§ **READING PASSAGE**:
# # #

# New 3D Terrarium Backgrounds



## Guest (Sep 28, 2006)

New in the US market, 3d naturalistic backgrounds for your terrarium.

































for more info visit http://www.aquaterra-intl.com


----------



## DartMan (Nov 29, 2005)

Purdee neat look'n!


----------



## damizz (Aug 22, 2006)

They look really neat, what kind of cost are we talking on them?


----------



## Guest (Sep 28, 2006)

I looked for prices and compability with high humidity enviroments and couldnt find anything on your site. Could you post a litle more info on them here for us.


----------



## sbreland (May 4, 2006)

I was going to ask the same thing. You could definitely make some sales on here witht this stuff, but most people will want a little more info up front before they get aggressive about makeing contact to buy.


----------



## Homer (Feb 15, 2004)

Pretty cool. I've been working on some 3-D backgrounds, too, and was hoping to have them ready for MWFF, but I'm a little bit behind on my schedule.


----------



## W3rdSmyth (Nov 18, 2005)

Just a guess, but I suspect that humidity and water isn't a problem, as they are used in fish aquariums as well.  

Those are neat, and I have just finished applying four cans of foam to the back of my tank being built :shock: I should have seen these premade deals about two weeks ago, hehe.


----------



## DartMan (Nov 29, 2005)

I just emailed the company and asked a few questions myself. I'll be sure to share the info. with you guys once I get a reply.

Did you guys notice the size of these things though? I believe 24" x 16" was the smallest. I'd like to know what they are made of. Can they be trimmed/cut down for our customization needs?

Yeh, the cost???? Nothing was on their website, not even MSRP??

I think they have a GREAT idea to market, just need to address some of the obvious things first though.

Hopefully, more to come!


----------



## Blort (Feb 5, 2005)

I think I may have seen these in person in an aquarium in Houston. If it is the same stuff, they are amazing backgrounds.


----------



## W3rdSmyth (Nov 18, 2005)

I wrote them an email with both a personal inquiry for my own tank as well as an inquiry for work. I spoke to my boss about them as well to let him know I'm getting the details. With a site the size of ours, hopefully I'll get some quick responses and get my hands one one of these quickly to see it for myself. If they are good quality and reasonable in price, shipping, etc. then I'll be trying to get one of these as a sample into one of our new item buying meetings. Specifically I am looking to purchase one of the 48x24 size for myself, most likely the Tsunami wood or the Amazon.

I didn't get to go to Superzoo this year, wish I could have gone to see these in person.

# # #

§ **REQUIREMENTS**:
1. In the forum thread about 3D terrarium backgrounds, what size did DartMan believe was the smallest?
2. From the forum thread about 3D terrarium backgrounds, reproduce the passage that begins at the words "## sbreland (May" and stops after "(Feb 15, 2004)".

# # #

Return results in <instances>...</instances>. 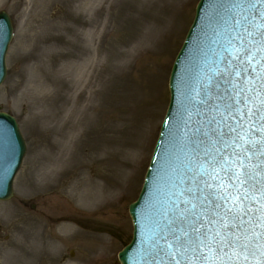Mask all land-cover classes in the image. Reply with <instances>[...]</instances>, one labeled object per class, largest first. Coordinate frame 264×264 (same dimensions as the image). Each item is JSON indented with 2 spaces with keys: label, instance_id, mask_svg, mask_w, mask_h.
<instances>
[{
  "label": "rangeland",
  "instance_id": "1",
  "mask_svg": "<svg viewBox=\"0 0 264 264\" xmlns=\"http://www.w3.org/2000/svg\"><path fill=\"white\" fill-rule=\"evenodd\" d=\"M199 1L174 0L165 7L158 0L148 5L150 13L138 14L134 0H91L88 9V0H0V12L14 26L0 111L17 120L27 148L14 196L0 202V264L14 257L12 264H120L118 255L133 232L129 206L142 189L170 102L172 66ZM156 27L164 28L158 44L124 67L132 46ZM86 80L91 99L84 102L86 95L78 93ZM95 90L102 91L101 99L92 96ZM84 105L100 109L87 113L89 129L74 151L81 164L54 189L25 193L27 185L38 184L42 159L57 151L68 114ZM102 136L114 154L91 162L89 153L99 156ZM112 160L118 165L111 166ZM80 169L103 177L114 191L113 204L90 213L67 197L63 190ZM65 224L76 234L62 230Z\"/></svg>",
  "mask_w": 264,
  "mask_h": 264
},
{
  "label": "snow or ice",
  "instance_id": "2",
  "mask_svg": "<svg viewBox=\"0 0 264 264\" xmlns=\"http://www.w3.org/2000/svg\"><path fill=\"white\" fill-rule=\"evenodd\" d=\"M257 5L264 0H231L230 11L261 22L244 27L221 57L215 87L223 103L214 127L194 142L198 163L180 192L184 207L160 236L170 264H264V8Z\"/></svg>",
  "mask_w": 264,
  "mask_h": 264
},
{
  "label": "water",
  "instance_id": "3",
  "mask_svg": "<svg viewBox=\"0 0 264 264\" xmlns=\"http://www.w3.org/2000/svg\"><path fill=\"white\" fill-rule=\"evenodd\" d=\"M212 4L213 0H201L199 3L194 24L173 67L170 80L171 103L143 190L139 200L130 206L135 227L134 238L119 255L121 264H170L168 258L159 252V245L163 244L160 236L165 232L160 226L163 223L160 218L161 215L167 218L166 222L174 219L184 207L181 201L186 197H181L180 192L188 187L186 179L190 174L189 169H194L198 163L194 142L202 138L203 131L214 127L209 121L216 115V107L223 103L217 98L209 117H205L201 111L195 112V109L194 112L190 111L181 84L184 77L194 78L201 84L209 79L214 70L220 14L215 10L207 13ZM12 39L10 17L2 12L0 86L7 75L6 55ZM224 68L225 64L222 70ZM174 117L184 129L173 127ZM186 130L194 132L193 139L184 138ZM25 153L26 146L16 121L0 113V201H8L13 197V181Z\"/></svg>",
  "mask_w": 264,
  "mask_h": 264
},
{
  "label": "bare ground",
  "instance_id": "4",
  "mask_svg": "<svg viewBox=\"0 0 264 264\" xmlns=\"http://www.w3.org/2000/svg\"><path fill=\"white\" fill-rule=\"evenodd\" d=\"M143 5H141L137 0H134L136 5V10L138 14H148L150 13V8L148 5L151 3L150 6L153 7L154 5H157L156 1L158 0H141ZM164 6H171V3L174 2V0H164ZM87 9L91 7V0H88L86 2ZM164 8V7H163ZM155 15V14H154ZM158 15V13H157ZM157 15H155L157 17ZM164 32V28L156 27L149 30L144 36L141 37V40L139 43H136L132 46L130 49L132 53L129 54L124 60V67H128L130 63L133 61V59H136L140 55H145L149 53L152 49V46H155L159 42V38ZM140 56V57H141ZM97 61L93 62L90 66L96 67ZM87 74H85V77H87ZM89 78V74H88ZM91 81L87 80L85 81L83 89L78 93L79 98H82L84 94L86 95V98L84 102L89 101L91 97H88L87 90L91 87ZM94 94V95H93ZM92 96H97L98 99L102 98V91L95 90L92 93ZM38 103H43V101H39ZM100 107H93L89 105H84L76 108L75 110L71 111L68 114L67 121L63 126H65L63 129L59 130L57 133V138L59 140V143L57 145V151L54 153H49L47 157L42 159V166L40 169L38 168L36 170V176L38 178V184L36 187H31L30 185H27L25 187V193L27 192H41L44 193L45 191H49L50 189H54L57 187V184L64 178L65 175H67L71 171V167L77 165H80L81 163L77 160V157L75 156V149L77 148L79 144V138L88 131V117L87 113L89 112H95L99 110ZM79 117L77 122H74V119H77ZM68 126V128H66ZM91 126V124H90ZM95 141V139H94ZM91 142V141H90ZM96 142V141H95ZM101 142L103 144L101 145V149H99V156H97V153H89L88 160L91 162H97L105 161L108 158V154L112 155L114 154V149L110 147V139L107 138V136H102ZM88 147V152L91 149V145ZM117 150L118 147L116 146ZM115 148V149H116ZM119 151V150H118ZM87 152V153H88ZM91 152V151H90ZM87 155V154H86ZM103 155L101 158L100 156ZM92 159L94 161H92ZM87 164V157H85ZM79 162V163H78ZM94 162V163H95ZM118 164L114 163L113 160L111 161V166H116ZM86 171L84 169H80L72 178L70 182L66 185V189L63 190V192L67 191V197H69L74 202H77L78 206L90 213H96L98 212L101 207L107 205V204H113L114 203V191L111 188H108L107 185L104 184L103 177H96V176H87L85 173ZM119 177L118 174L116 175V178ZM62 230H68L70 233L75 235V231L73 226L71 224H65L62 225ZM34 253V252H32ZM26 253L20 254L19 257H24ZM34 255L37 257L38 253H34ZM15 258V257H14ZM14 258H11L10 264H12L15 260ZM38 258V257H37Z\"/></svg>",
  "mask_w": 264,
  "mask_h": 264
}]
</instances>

# # #

§ **WORKED SOLUTIONS**:
1. 24" x 16"

2.
## sbreland (May 4, 2006)

I was going to ask the same thing. You could definitely make some sales on here witht this stuff, but most people will want a little more info up front before they get aggressive about makeing contact to buy.


----------



## Homer (Feb 15, 2004)